Depuis le 17 mai 2018, au terme d’une campagne ponctuée d’arrestations et d’intimidations d’opposants, le pays a adopté une nouvelle constitution à une majorité de 78%. Le mandat présidentiel passe de cinq à sept ans et le verrou de la limite est fixé à deux mandats tandis qu’un poste de premier ministre est créé.

Avec son mandat qui s’achève en 2020, le nouveau « Guide Suprême Eternel», son nouveau titre de noblesse décerné par le CNDD-FD (au pouvoir) remet ses compteurs à zéro.  vS’il obtient deux autres septennats, son pouvoir pourrait rester théoriquement rester au pouvoir jusqu’en 2034.

Alpha Condé, le professeur des messages subliminaux

Par petites doses, c’est l’entourage présidentiel qui s’est chargé de faire cheminer cette idée au sein de l’opinion. En retrait face à ses fusibles qui s’attirent toutes les critiques, Alpha Condé, opposant pendant un quart de siècle, élu en 2010 puis réélu en 2015, a laissé prospérer ses messages subliminaux destinés à préparer les Guinéens à voir leur constitution modifiée pour remettre le compteur de ses mandats à zéro.

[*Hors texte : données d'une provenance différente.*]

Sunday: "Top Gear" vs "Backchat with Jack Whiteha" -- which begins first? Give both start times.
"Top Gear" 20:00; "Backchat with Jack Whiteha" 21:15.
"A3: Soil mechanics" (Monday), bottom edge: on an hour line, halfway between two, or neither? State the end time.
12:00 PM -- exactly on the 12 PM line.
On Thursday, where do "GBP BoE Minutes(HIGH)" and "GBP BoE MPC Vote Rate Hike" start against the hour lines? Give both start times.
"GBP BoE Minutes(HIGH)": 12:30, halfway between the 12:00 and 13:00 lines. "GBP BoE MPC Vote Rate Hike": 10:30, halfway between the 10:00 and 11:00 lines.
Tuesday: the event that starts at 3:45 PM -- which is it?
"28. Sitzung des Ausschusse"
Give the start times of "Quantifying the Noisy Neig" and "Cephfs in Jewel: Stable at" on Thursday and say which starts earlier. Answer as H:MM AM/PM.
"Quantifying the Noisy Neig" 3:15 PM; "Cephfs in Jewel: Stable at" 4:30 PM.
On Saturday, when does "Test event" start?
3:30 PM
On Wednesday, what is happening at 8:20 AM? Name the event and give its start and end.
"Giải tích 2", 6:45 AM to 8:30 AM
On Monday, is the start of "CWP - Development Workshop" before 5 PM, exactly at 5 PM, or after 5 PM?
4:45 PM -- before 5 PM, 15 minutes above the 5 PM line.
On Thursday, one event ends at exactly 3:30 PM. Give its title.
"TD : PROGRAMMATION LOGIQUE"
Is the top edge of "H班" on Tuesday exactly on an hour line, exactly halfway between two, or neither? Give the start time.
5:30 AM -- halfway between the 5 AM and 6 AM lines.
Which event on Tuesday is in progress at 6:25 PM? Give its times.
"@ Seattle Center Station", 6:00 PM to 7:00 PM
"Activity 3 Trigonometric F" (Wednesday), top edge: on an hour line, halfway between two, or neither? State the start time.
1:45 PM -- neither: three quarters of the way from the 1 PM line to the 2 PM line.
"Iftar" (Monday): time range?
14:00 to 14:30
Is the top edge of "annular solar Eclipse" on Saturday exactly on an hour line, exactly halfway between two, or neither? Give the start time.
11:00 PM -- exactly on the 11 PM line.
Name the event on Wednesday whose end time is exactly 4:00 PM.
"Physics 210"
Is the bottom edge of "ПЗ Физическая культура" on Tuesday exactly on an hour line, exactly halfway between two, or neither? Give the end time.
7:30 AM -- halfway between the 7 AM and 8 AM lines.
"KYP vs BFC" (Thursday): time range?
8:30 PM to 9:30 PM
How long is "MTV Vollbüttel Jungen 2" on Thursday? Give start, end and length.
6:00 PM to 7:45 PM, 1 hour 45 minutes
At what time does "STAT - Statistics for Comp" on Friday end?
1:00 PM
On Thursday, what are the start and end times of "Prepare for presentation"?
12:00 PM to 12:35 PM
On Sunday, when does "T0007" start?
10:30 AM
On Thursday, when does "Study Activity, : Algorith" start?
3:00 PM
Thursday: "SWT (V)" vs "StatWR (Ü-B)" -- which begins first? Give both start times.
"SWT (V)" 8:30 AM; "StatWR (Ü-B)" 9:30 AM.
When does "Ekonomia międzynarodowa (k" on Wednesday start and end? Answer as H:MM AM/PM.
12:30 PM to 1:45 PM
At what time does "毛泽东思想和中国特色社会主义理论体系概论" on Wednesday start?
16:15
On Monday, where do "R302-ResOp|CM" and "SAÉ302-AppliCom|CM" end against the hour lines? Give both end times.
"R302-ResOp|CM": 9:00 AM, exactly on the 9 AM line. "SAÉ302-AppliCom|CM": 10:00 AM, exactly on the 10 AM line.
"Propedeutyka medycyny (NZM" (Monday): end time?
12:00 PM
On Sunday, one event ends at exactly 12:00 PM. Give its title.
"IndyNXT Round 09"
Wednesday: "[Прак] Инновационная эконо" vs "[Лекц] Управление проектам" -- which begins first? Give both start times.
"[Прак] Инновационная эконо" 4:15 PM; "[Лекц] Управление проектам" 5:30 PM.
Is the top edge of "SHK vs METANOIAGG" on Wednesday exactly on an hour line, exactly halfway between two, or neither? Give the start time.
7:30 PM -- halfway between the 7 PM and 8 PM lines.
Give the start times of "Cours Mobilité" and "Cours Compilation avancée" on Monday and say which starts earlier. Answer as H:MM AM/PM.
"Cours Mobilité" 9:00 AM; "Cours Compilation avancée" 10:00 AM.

« Lorsque nous aurons la force, nous pourrons dire que l’affaire de deux mandats engage ceux qui l’ont dit. Tant qu’Alpha Condé est en vie, il sera le président de la Guinée», avait lancé début 2017, Bangaly Kourouma, le Directeur général de la police guinéenne. Une déclaration-choc vite récupérée par Hadja Nantenin Chérif Konaté, la coordinatrice nationale du RPG (au pouvoir). « Le peuple va demander un troisième mandat à Alpha Condé ! », s’est-elle empressée de commenter

Les fondements de ce troisième mandat, Alpha Condé compte les inscrire dans les nombreux grands chantiers qu’il engage en Guinée. Cela permettrait de préparer un bilan dans lequel il va puiser ses arguments résumés dans cette technique déjà éprouvée ailleurs sur le Continent : pour parachever mes projets, il me faut plus de temps donc un troisième mandat.

Mohamed Ould Abdelaziz, un soutien à un autre candidat (vraiment ?)

« Je soutiendrais un candidat en 2019». Mohamed Ould Abdelaziz a voulu faire taire les rumeurs sur sa volonté fantasmée de vouloir rempiler à la tête du pays. Elu en 2009 puis réélu en 2014, le président mauritanien n’avait pas besoin de cette précision. Pour un chef d’Etat d’une République islamique, qui prête un serment à connotation religieuse, l’article 28 de la constitution lui indique prestement de ne faire que deux mandats.

Pourquoi alors la rumeur persiste dans le pays ? Parce que les proches du président continuent d’alimenter l’idée d’un troisième mandat. Les opposants les plus farouches indiquent que la modification sur la limite de mandat a été escamotée sous les changements induits par la nouvelle constitution. Dans tous les cas, une chose est sure, Mohamed Ould Abdelaziz semble être le seul à croire qu’il sera l’homme qui surveille le pays depuis le rocking-chair de sa retraite. L’avenir le dira.

Abdel Fattah Al Sissi, méthode Coué

Il a prêté serment pour son second. Comme pour se convaincre que celui-ci sera le dernier, le président égyptien, arrivé au pouvoir par un coup d’Etat contre Mohamed Morsi, puis élu en 2014 avant de rempiler lors d’un scrutin solitaire ou presque, a adopté la méthode Coué. « Cela ne me convient pas (…) de rester un jour de plus président contre la volonté des Égyptiens », fait-il savoir. Trahi par sa précision ?

En tout cas, beaucoup voient dans ce besoin de précision, une porte aménagée vers un possible troisième mandat dont Al-Sissi veut se laisser le temps de prendre sa décision. Dans un pays qu’il dirige d’une poigne de titane, l’expression « volonté des Égyptiens» offre un large spectre d’interprétations. Et l’on pourrait passer pour « volonté » ce qui n’est en réalité que cosmétique. Même s’il faut accorder le bénéfice du doute à celui qui a pu obtenir un candidat au sein de ses fervents défenseurs pour donner un parfum démocratique à son élection.